══ Text excerpt
Cheers for all the other comments - hopefully see you on the next one.


----------



## MadOnVaux! (Jun 2, 2008)

Amazing finished work Charlie, top notch as ever


----------



## Napalm100 (Feb 3, 2011)

Amazing work as always okcharlie.

Out of interest where do you normally pick your cars up from? Car auctions, garage trade-ins or just general classified ads?

Cheers


----------



## okcharlie (Jun 29, 2010)

Napalm100 said:


> Amazing work as always okcharlie.
> 
> Out of interest where do you normally pick your cars up from? Car auctions, garage trade-ins or just general classified ads?
> 
> Cheers


Hi thanks for the comment. Never bother with Car Auctions to be honest unless the vehicle is fairly new. Most I get are Part Exchanges from a network of people I have built up over the last 25 years or a Part Exchange I have taken.


----------



## Soul boy 68 (Sep 8, 2013)

That's really a fantastic job on that Toyota, really enjoyed looking and reading. How many days or hours did it take you to complete?


----------



## okcharlie (Jun 29, 2010)

Soul boy 68 said:


> That's really a fantastic job on that Toyota, really enjoyed looking and reading. How many days or hours did it take you to complete?


hi - thanks for that. Unfortunately It's really hard to say as I don't ever really get a full day on a car due to other things or family commitments so I tend to grab a few hours here and there when available. Probably a good couple of days but I never rush anyway.


----------
════
══ Records provided
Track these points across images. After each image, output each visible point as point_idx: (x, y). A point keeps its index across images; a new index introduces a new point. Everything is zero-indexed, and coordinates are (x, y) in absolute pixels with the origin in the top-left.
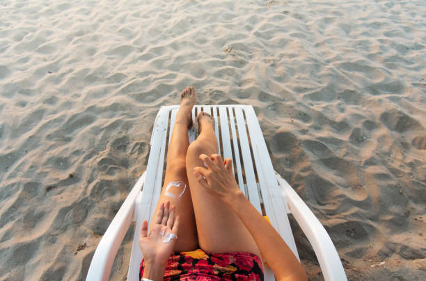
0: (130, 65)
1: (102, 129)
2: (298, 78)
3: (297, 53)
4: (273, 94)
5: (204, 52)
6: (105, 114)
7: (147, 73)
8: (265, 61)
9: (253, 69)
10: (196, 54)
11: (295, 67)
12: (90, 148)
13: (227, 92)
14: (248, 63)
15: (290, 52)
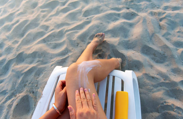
0: (53, 17)
1: (22, 74)
2: (179, 32)
3: (180, 6)
4: (155, 48)
5: (106, 5)
6: (29, 60)
7: (62, 24)
8: (152, 14)
9: (141, 21)
10: (100, 7)
11: (177, 20)
12: (12, 90)
13: (116, 44)
14: (137, 15)
15: (174, 4)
════
Work request 1
Answer these from the forum thread above the records:
(a) What make of car does Soul boy 68 praise the work on?
(b) Over how many years has okcharlie built up a network of people?
(c) When does okcharlie bother with car auctions?
Work request 2
Translate this sentence from the forum thread into Spanish: "Probably a good couple of days but I never rush anyway."

Exercise response 1
(a) A Toyota.
(b) 25 years.
(c) Only if the vehicle is fairly new.

Exercise response 2
Probablemente un buen par de días, pero de todos modos nunca me apresuro.